Nommé il y a presque un an, déjà, à la tête de l'équipe de France de handball, Guillaume va - enfin - faire ses débuts en tant que sélectionneur, cet après-midi, en Serbie. Covid oblige. C'est ce qui s'appelle prendre son mal en patience.

Guillaume Gille à Tignes en juillet 2020
Guillaume Gille à Tignes en juillet 2020 © AFP / FRANCK FIFE

Le nouveau patron des "Experts", Guillaume Gille, va diriger cet après-midi, pour la première fois l’équipe de France de handball, ce sera face à la Serbie, pour les qualifications à l’Euro 2022. Patient, vous disais-je, car ce baptême, il aurait du intervenir beaucoup, beaucoup plus tôt. 

Cela fait presque un an que Guillaume Gille a été nommé à la tête des Bleus du hand.

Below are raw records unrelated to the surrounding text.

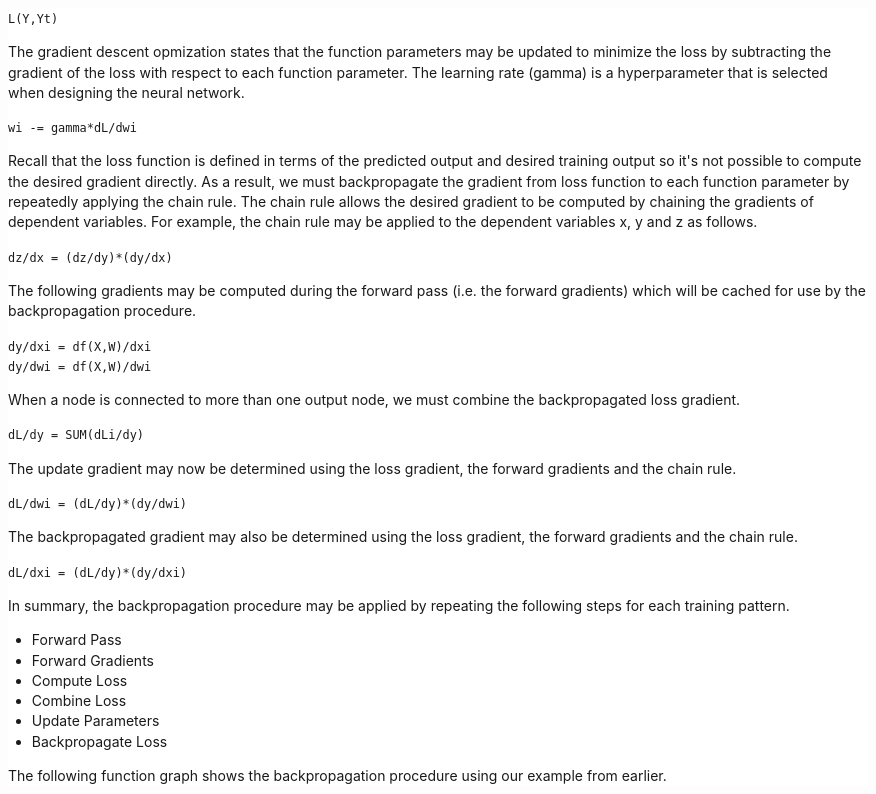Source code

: 	L(Y,Yt)

The gradient descent opmization states that the function
parameters may be updated to minimize the loss by
subtracting the gradient of the loss with respect to each
function parameter. The learning rate (gamma) is a
hyperparameter that is selected when designing the neural
network.

	wi -= gamma*dL/dwi

Recall that the loss function is defined in terms of the
predicted output and desired training output so it's not
possible to compute the desired gradient directly. As a
result, we must backpropagate the gradient from loss
function to each function parameter by repeatedly applying
the chain rule. The chain rule allows the desired gradient
to be computed by chaining the gradients of dependent
variables. For example, the chain rule may be applied to the
dependent variables x, y and z as follows.

	dz/dx = (dz/dy)*(dy/dx)

The following gradients may be computed during the forward
pass (i.e. the forward gradients) which will be cached for
use by the backpropagation procedure.

	dy/dxi = df(X,W)/dxi
	dy/dwi = df(X,W)/dwi

When a node is connected to more than one output node, we
must combine the backpropagated loss gradient.

	dL/dy = SUM(dLi/dy)

The update gradient may now be determined using the loss
gradient, the forward gradients and the chain rule.

	dL/dwi = (dL/dy)*(dy/dwi)

The backpropagated gradient may also be determined using the
loss gradient, the forward gradients and the chain rule.

	dL/dxi = (dL/dy)*(dy/dxi)

In summary, the backpropagation procedure may be applied by
repeating the following steps for each training pattern.

* Forward Pass
* Forward Gradients
* Compute Loss
* Combine Loss
* Update Parameters
* Backpropagate Loss

The following function graph shows the backpropagation
procedure using our example from earlier.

Au retour d’un championnat d’Europe raté, lui l’adjoint est promu à la place de son compère Didier Dinart. Il va avoir la lourde charge de relancer la machine à gagner, et de qualifier la France pour les Jeux de Tokyo. Vous connaissez la suite. L’épidémie de covid19 déferle sur le monde, qui se confine. Tout s’annule ou se reporte au fur et à mesure. 

Guillaume Gille devient alors le sélectionneur d’un groupe dont il faut panser les blessures à distance. Faire le diagnostic, trouver des solutions derrière un écran ou au téléphone. Un peu comme un capitaine sans navire. Et quand ça y est, cette fois c’est juré, c’est la bonne, début novembre, à Chambéry, pour le symbole, là où il a brillé une bonne partie de sa carrière de joueur, eh bien... patatras ! Le reconfinement passe par là, et tout est à nouveau reporté. 

Alors cet après-midi, ce ne sera pas a Chambéry, mais à Créteil, tout près de la Maison du Handball où les Bleus sont sous cloche avant de partir pour l’Égypte disputer le mondial. Ce sera à huis clos. Pas les débuts rêvés forcément, mais au moins ça y est, Guillaume Gille va faire ses premiers pas de sélectionneur. Enfin.  

Au delà de l’attente, la succession n’a pas été de tout repos

Le handball, c'est un peu la discipline sur laquelle on peut compter, en France, celle qui nous a habitué a ramener des médailles à la pelle, et sans jamais broncher. Mais ça, c'était avant. Quand la France, menée par un certain Claude Onesta, détenait toutes les couronnes. Aujourd’hui les rois sont déchus. De tous leurs titres. Le dernier, c’était le mondial en France, en 2017. 

Didier Dinart était alors l’héritier désigné. Avec Guillaume Gille a ses côtés. Deux novices à la barre. Deux anciens Experts. Mais la machine s’est enrayée. Le message n’est plus passé. Et il a fallu trancher. Débarquer Didier Dinart, pour lui préférer son adjoint. Un changement dans la continuité, comme on dit. Aujourd'hui, Guillaume Gille étrenne donc ses galons d’entraîneur. Un baptême du feu, un vrai.